The company now has 1,903 properties in 47 states, and no end to National Retail Properties' growth story is in sight.
2. Diversification minimizes cyclical downside risks
Investors would want a retail REIT to be as highly diversified as possible in order to minimize downside risks stemming from an outsized reliance on any particular industry, geography or tenant. If any particular industry or geography is doing badly, the REIT only takes a small hit and can move on, without putting its cash flow and dividend streams at much risk.
With more than 350 tenants, National Retail Properties exhibits a high degree of tenant diversification, which surely works to the benefit of shareholders. In addition, the top five industries account for less than 48% of base rent.
3. Strong portfolio characteristics
There is a quick and dirty test to determine whether a real estate investment business is doing a good job and attracting quality tenants: Check the occupancy rates.

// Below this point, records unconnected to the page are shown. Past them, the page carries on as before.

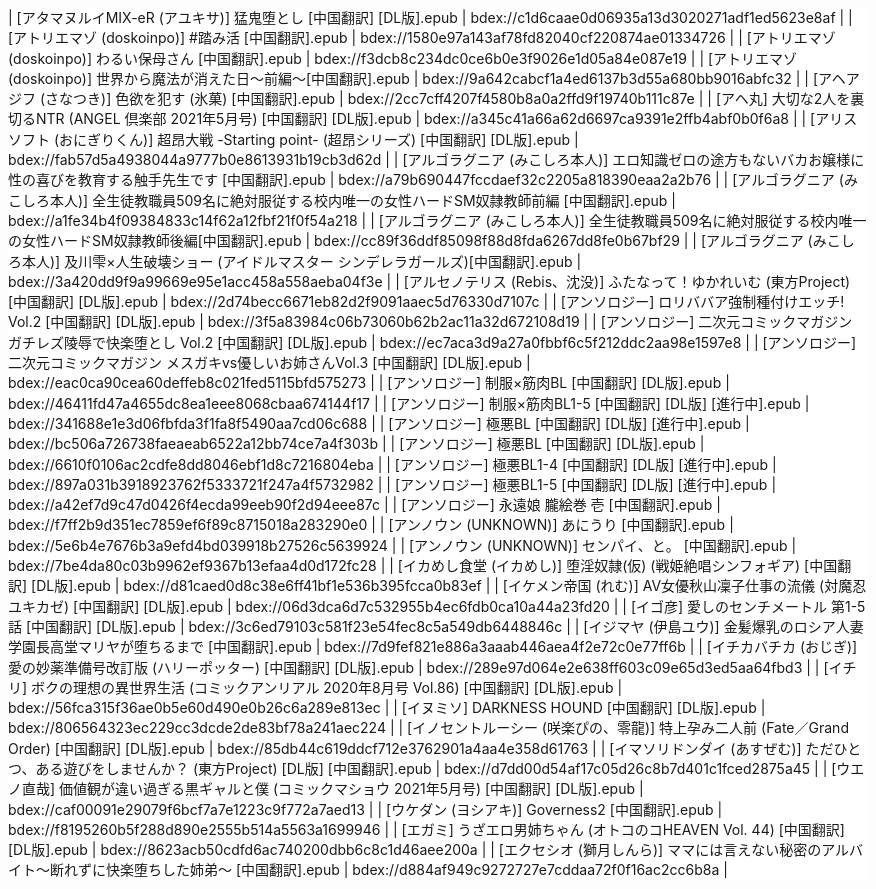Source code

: | [アタマヌルイMIX-eR (アユキサ)] 猛鬼堕とし [中国翻訳] [DL版].epub | bdex://c1d6caae0d06935a13d3020271adf1ed5623e8af |
| [アトリエマゾ (doskoinpo)] #踏み活 [中国翻訳].epub | bdex://1580e97a143af78fd82040cf220874ae01334726 |
| [アトリエマゾ (doskoinpo)] わるい保母さん [中国翻訳].epub | bdex://f3dcb8c234dc0ce6b0e3f9026e1d05a84e087e19 |
| [アトリエマゾ (doskoinpo)] 世界から魔法が消えた日～前編～[中国翻訳].epub | bdex://9a642cabcf1a4ed6137b3d55a680bb9016abfc32 |
| [アヘアジフ (さなつき)] 色欲を犯す (氷菓) [中国翻訳].epub | bdex://2cc7cff4207f4580b8a0a2ffd9f19740b111c87e |
| [アヘ丸] 大切な2人を裏切るNTR (ANGEL 倶楽部 2021年5月号) [中国翻訳] [DL版].epub | bdex://a345c41a66a62d6697ca9391e2ffb4abf0b0f6a8 |
| [アリスソフト (おにぎりくん)] 超昂大戦 -Starting point- (超昂シリーズ) [中国翻訳] [DL版].epub | bdex://fab57d5a4938044a9777b0e8613931b19cb3d62d |
| [アルゴラグニア (みこしろ本人)] エロ知識ゼロの途方もないバカお嬢様に性の喜びを教育する触手先生です [中国翻訳].epub | bdex://a79b690447fccdaef32c2205a818390eaa2a2b76 |
| [アルゴラグニア (みこしろ本人)] 全生徒教職員509名に絶対服従する校内唯一の女性ハードSM奴隷教師前編 [中国翻訳].epub | bdex://a1fe34b4f09384833c14f62a12fbf21f0f54a218 |
| [アルゴラグニア (みこしろ本人)] 全生徒教職員509名に絶対服従する校内唯一の女性ハードSM奴隷教師後編[中国翻訳].epub | bdex://cc89f36ddf85098f88d8fda6267dd8fe0b67bf29 |
| [アルゴラグニア (みこしろ本人)] 及川雫×人生破壊ショー (アイドルマスター シンデレラガールズ)[中国翻訳].epub | bdex://3a420dd9f9a99669e95e1acc458a558aeba04f3e |
| [アルセノテリス (Rebis、沈没)] ふたなって！ゆかれいむ (東方Project) [中国翻訳] [DL版].epub | bdex://2d74becc6671eb82d2f9091aaec5d76330d7107c |
| [アンソロジー] ロリババア強制種付けエッチ! Vol.2 [中国翻訳] [DL版].epub | bdex://3f5a83984c06b73060b62b2ac11a32d672108d19 |
| [アンソロジー] 二次元コミックマガジン ガチレズ陵辱で快楽堕とし Vol.2 [中国翻訳] [DL版].epub | bdex://ec7aca3d9a27a0fbbf6c5f212ddc2aa98e1597e8 |
| [アンソロジー] 二次元コミックマガジン メスガキvs優しいお姉さんVol.3 [中国翻訳] [DL版].epub | bdex://eac0ca90cea60deffeb8c021fed5115bfd575273 |
| [アンソロジー] 制服×筋肉BL [中国翻訳] [DL版].epub | bdex://46411fd47a4655dc8ea1eee8068cbaa674144f17 |
| [アンソロジー] 制服×筋肉BL1-5 [中国翻訳] [DL版] [進行中].epub | bdex://341688e1e3d06fbfda3f1fa8f5490aa7cd06c688 |
| [アンソロジー] 極悪BL [中国翻訳] [DL版] [進行中].epub | bdex://bc506a726738faeaeab6522a12bb74ce7a4f303b |
| [アンソロジー] 極悪BL [中国翻訳] [DL版].epub | bdex://6610f0106ac2cdfe8dd8046ebf1d8c7216804eba |
| [アンソロジー] 極悪BL1-4 [中国翻訳] [DL版] [進行中].epub | bdex://897a031b3918923762f5333721f247a4f5732982 |
| [アンソロジー] 極悪BL1-5 [中国翻訳] [DL版] [進行中].epub | bdex://a42ef7d9c47d0426f4ecda99eeb90f2d94eee87c |
| [アンソロジー] 永遠娘 朧絵巻 壱 [中国翻訳].epub | bdex://f7ff2b9d351ec7859ef6f89c8715018a283290e0 |
| [アンノウン (UNKNOWN)] あにうり [中国翻訳].epub | bdex://5e6b4e7676b3a9efd4bd039918b27526c5639924 |
| [アンノウン (UNKNOWN)] センパイ、と。 [中国翻訳].epub | bdex://7be4da80c03b9962ef9367b13efaa4d0d172fc28 |
| [イカめし食堂 (イカめし)] 堕淫奴隷(仮) (戦姫絶唱シンフォギア) [中国翻訳] [DL版].epub | bdex://d81caed0d8c38e6ff41bf1e536b395fcca0b83ef |
| [イケメン帝国 (れむ)] AV女優秋山凜子仕事の流儀 (対魔忍ユキカゼ) [中国翻訳] [DL版].epub | bdex://06d3dca6d7c532955b4ec6fdb0ca10a44a23fd20 |
| [イゴ彦] 愛しのセンチメートル 第1-5話 [中国翻訳] [DL版].epub | bdex://3c6ed79103c581f23e54fec8c5a549db6448846c |
| [イジマヤ (伊島ユウ)] 金髪爆乳のロシア人妻学園長高堂マリヤが堕ちるまで [中国翻訳].epub | bdex://7d9fef821e886a3aaab446aea4f2e72c0e77ff6b |
| [イチカバチカ (おじぎ)] 愛の妙薬準備号改訂版 (ハリーポッター) [中国翻訳] [DL版].epub | bdex://289e97d064e2e638ff603c09e65d3ed5aa64fbd3 |
| [イチリ] ボクの理想の異世界生活 (コミックアンリアル 2020年8月号 Vol.86) [中国翻訳] [DL版].epub | bdex://56fca315f36ae0b5e60d490e0b26c6a289e813ec |
| [イヌミソ] DARKNESS HOUND [中国翻訳] [DL版].epub | bdex://806564323ec229cc3dcde2de83bf78a241aec224 |
| [イノセントルーシー (咲楽ぴの、零龍)] 特上孕み二人前 (Fate／Grand Order) [中国翻訳] [DL版].epub | bdex://85db44c619ddcf712e3762901a4aa4e358d61763 |
| [イマソリドンダイ (あすぜむ)] ただひとつ、ある遊びをしませんか？ (東方Project) [DL版] [中国翻訳].epub | bdex://d7dd00d54af17c05d26c8b7d401c1fced2875a45 |
| [ウエノ直哉] 価値観が違い過ぎる黒ギャルと僕 (コミックマショウ 2021年5月号) [中国翻訳] [DL版].epub | bdex://caf00091e29079f6bcf7a7e1223c9f772a7aed13 |
| [ウケダン (ヨシアキ)] Governess2 [中国翻訳].epub | bdex://f8195260b5f288d890e2555b514a5563a1699946 |
| [エガミ] うざエロ男姉ちゃん (オトコのコHEAVEN Vol. 44) [中国翻訳] [DL版].epub | bdex://8623acb50cdfd6ac740200dbb6c8c1d46aee200a |
| [エクセシオ (獅月しんら)] ママには言えない秘密のアルバイト～断れずに快楽堕ちした姉弟～ [中国翻訳].epub | bdex://d884af949c9272727e7cddaa72f0f16ac2cc6b8a |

Occupancy rates seem just like one of many key performance indicators that can easily be tossed aside, but they are clearly worth a closer look.
Constantly high occupancy rates signal that the properties of the REIT are in high demand and probably in good shape, especially if they are rented out to first class clients such as 7-Eleven, Susser, Best Buy or LA Fitness (which National Retail Properties does).
In our particular case, National Retail Properties reported an occupancy rate of 98.2% at the end of 2013 as well as in the first quarter of 2014. Its average occupancy rate over the last eleven years stood at an impressive 97.5%, indicating that the company indeed does a proper job in placing and keeping tenants.
It goes without saying that investors mainly invest in REIT investment vehicles because they want access to a recurring dividend stream, which many investors will be able to put to good use.
The credibility and consistency of a dividend stream can always be judged by looking at a REIT's dividend record. Does it pay consistently and also allow dividend growth?
In the case of National Retail Properties, the answer to both questions is yes. The REIT increased its dividends every year since 1990 (yes, that's 24 years) and throughout the financial crisis. The REIT currently pays investors $0.405 quarterly, which translates into a dividend yield of 4.4%.
However, this 4.4% is only the initial dividend yield. Given National Retail Properties' record of boosting dividends year after year for such a long time period, investors can reasonably expect higher payouts in the future.
National Retail Properties' reported a FFO (as well as an AFFO) of $0.51 per share for the first quarter of 2014 which translates into about $2.04 FFO run rate for fiscal year 2014.
For comparison purposes, National Retail Properties' first quarter 2013 FFO came in at $0.47 per share and its fourth quarter 2013 at $0.50 per share. All figures suggest that National Retail Properties indeed achieves a recurring FFO of around $0.50 per share per quarter.
With an estimated $2.04 per share in 2014 FFO, National Retail Properties presently trades at approximately 18 times 2014 FFO which is probably a bit more on the expensive side of the equation, but does not include incremental improvements from accretive portfolio acquisitions.
The Foolish Bottom Line
Renting properties out to high-quality tenants via long-term leases is a great way for building sustainable wealth.
A dependable cash flow stream from a well managed, diversified portfolio of retail properties allows shareholders to participate in National Retail Properties' growth story. The REIT has an outstanding record in rewarding shareholders and should do just as well in the future as it did in the past.